Effect of Graded Bambara Nut Flour on Proximate Composition and Physico-Chemical Properties of Fortified pupuru Flour
Cassava mash was fortified with bambara flour during pupuru production to produce pupuru bambara flour at different percentage combination. Pupuru made from 100% cassava (Sample A) and three blends of cassava mash and bambara in ratios 90:10 (Sample B), 85:15 (Sample C) and
80:20 (Sample D) were produced.

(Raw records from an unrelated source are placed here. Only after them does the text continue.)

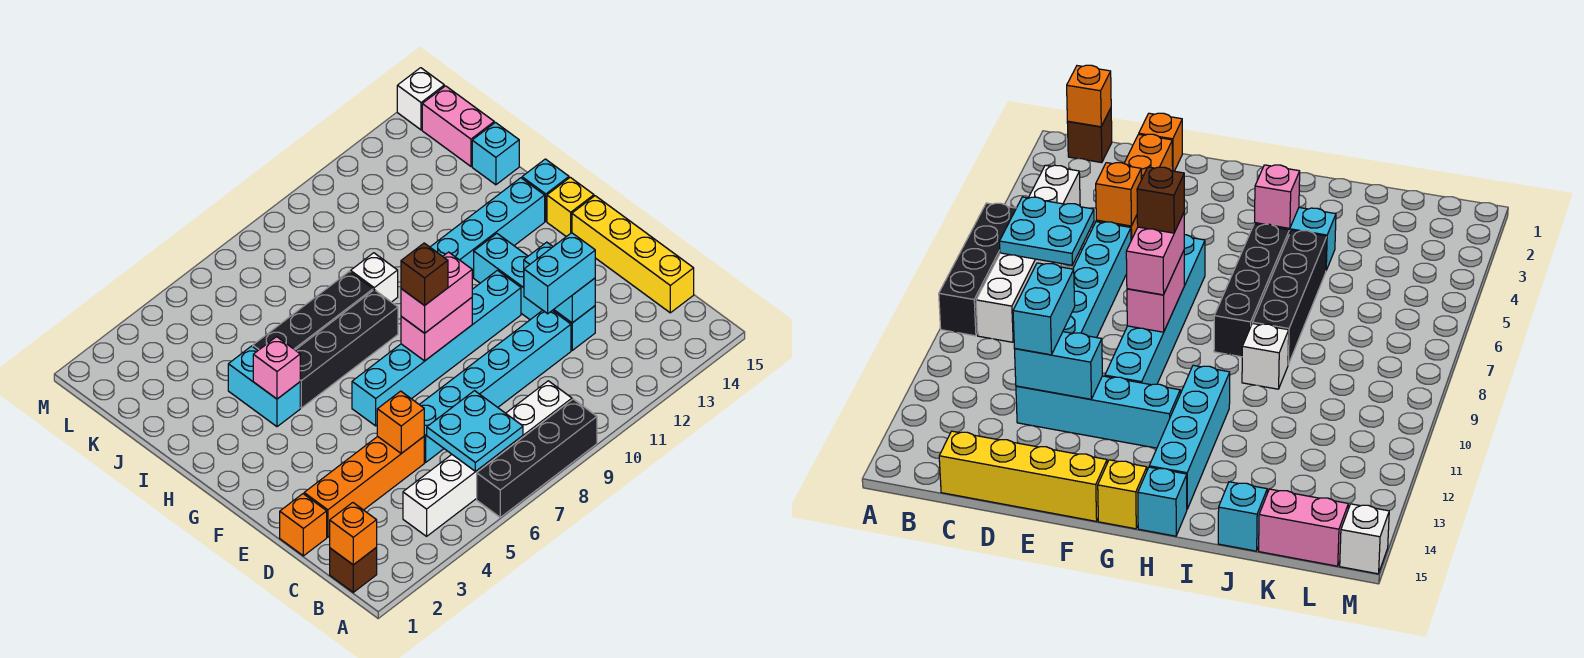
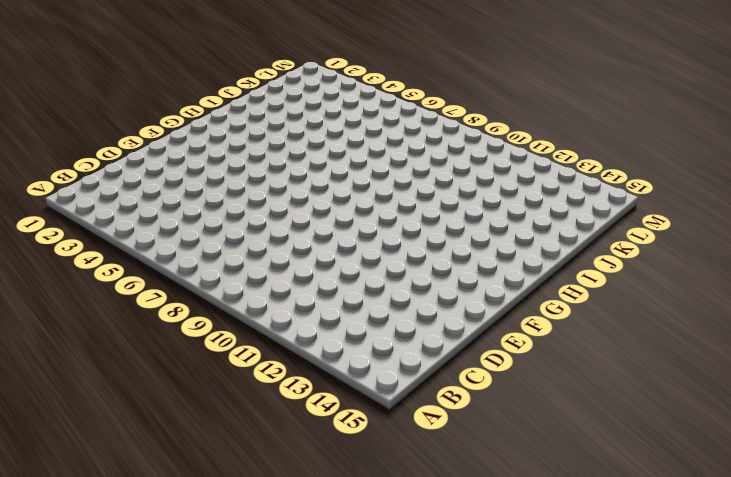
none -> black brick A6:A9 level 1
none -> brown brick B1 level 1
none -> white brick B4:B9 level 1

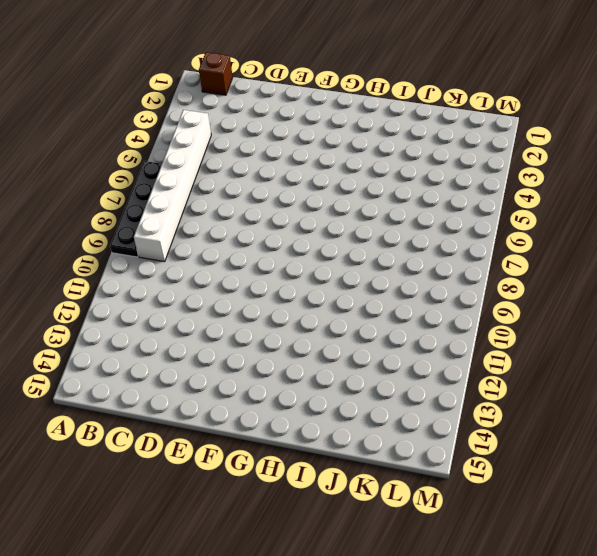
black plate A6:A9 level 1 -> black brick A6:A9 level 1
none -> yellow brick C15:F15 level 1
none -> orange brick D1 level 1
none -> orange brick D2:D5 level 1

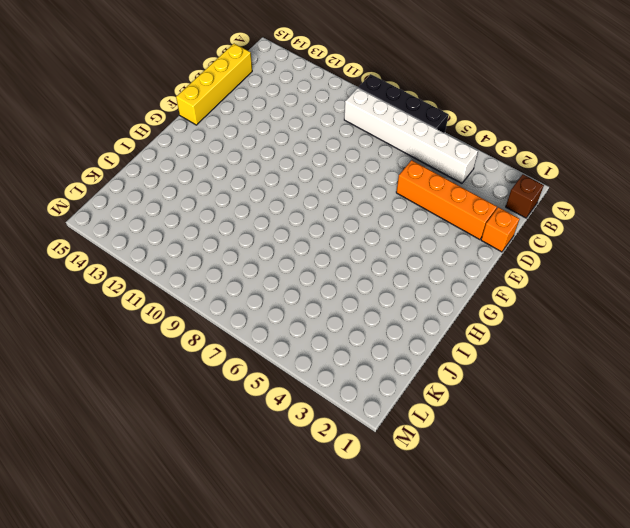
none -> cyan brick D6:D11 level 1
none -> cyan brick D12:G12 level 1
none -> cyan brick F6:F11 level 1

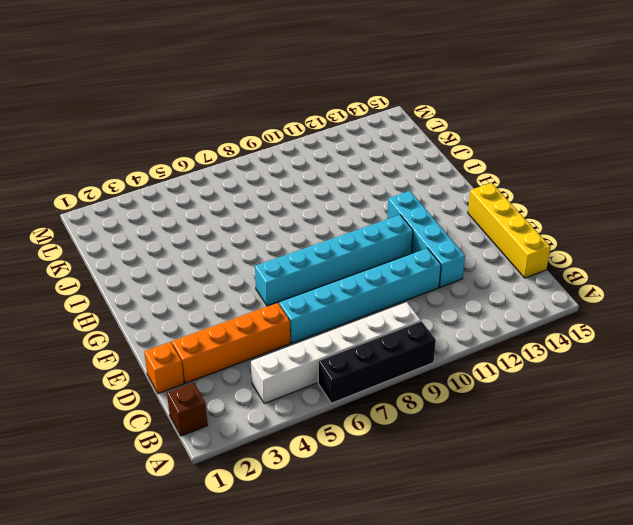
none -> yellow brick G15 level 1
none -> cyan brick H4:I4 level 1
none -> black brick H5:H8 level 1

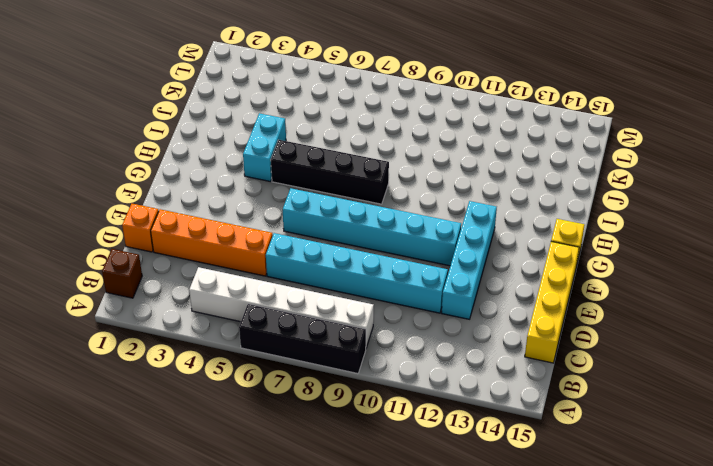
none -> cyan brick H11:H14 level 1
none -> cyan brick H15 level 1
none -> black brick I5:I8 level 1

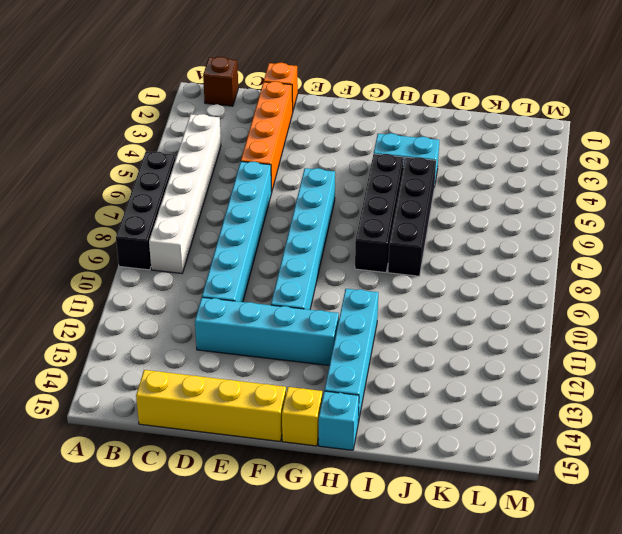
none -> white brick I9 level 1
none -> cyan brick J15 level 1
none -> pink brick K15:L15 level 1

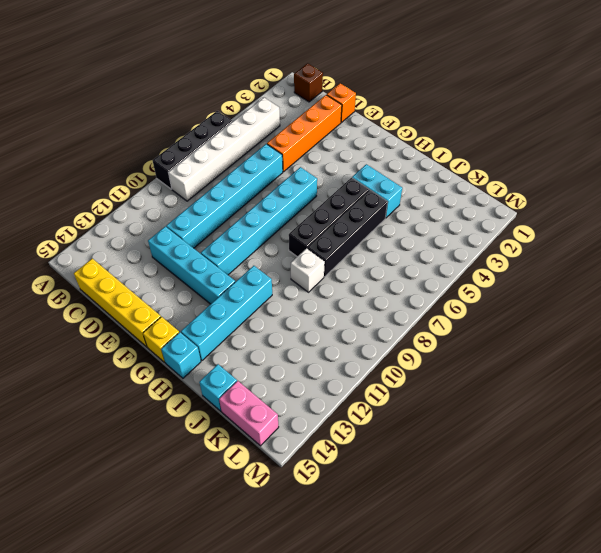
none -> white brick M15 level 1
none -> orange brick B1 level 2
none -> cyan plate B6:C7 level 2

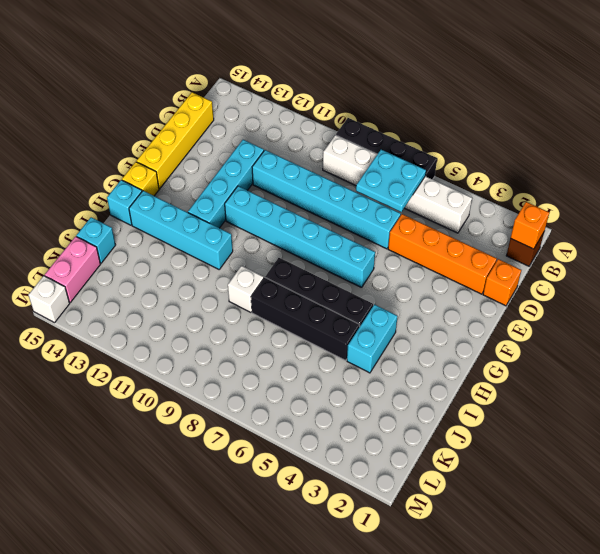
none -> orange brick D5 level 2
none -> cyan brick D12:E12 level 2
none -> pink brick F8:F9 level 2

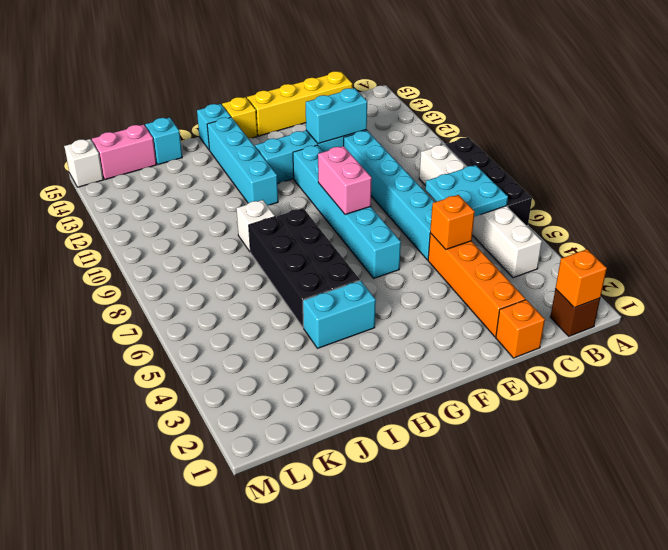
none -> pink brick H4 level 2
none -> cyan brick D11:D12 level 3
none -> pink brick F8:F9 level 3

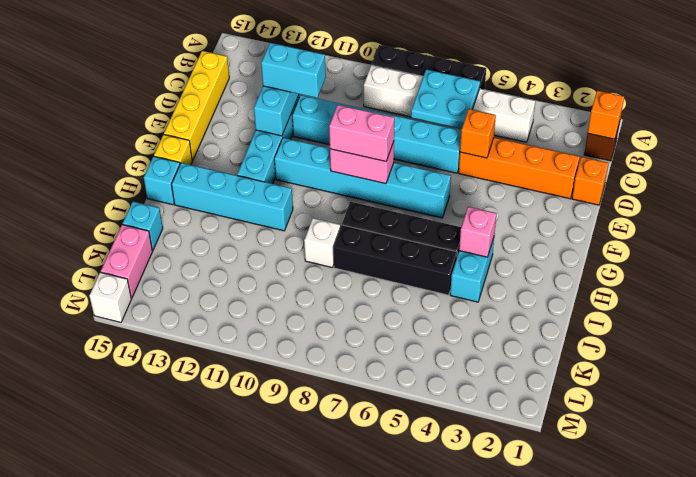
none -> brown brick F8 level 4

Proximate composition and some physico-chemical properties were determined using the parameters of protein, fat, fibre, ash, moisture, carbohydrate, swelling capacity, foam capacity, foam stability, loose and packed bulk density, water absorption capacity, pH and TTA. The protein content of the samples ranged between 1.92 and 6.33%, fat (1.20 -1.97%), ash (3.17 - 3.70%), crude fibre (2.13 - 3.70%), carbohydrate (76.23 - 81.27 %), moisture (9.20 - 10.27%) with sample A (100%) and sample D (80:20) having the lowest and the highest
respectively in these parameters except the moisture content and carbohydrate which decrease as the level of substitution increases. All the physico-chemical properties evaluated were significantly different at P<0.05. The pupuru formulated from 80% cassava mash and 20% bambara flour was found to be the best in all the parameters evaluated.